§ **Assigned task**
Report each line of the items below that contains the string "Universial". Copy every such line in full.

§ **Saved data entries**
/---

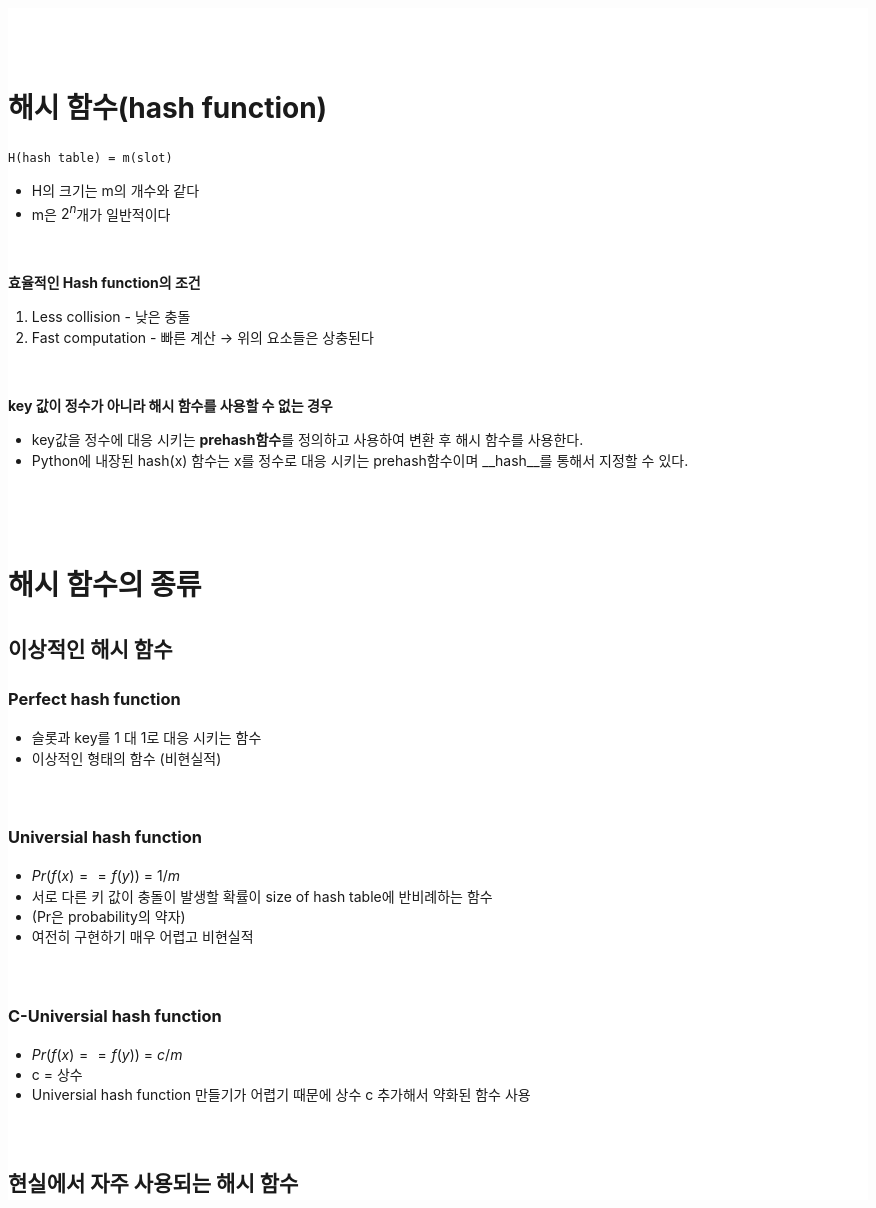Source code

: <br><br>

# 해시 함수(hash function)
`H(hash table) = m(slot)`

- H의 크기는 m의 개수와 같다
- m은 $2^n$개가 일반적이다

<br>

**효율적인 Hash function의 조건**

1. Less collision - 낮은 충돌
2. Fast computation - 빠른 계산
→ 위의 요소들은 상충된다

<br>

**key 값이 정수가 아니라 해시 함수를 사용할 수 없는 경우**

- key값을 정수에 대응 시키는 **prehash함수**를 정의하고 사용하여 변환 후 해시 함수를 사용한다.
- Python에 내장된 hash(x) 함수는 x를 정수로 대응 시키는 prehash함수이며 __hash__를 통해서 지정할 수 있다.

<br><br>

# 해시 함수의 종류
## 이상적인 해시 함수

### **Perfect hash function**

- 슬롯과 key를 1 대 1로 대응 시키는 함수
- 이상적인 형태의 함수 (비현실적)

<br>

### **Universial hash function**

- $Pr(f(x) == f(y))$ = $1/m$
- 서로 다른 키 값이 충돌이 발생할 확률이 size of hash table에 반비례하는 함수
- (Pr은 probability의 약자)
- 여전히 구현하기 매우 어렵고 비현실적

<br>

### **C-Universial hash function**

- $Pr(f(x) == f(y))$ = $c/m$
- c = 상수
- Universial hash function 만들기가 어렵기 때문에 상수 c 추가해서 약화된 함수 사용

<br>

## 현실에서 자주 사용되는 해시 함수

\---

§ **Exercise response**
### **Universial hash function**
### **C-Universial hash function**
- Universial hash function 만들기가 어렵기 때문에 상수 c 추가해서 약화된 함수 사용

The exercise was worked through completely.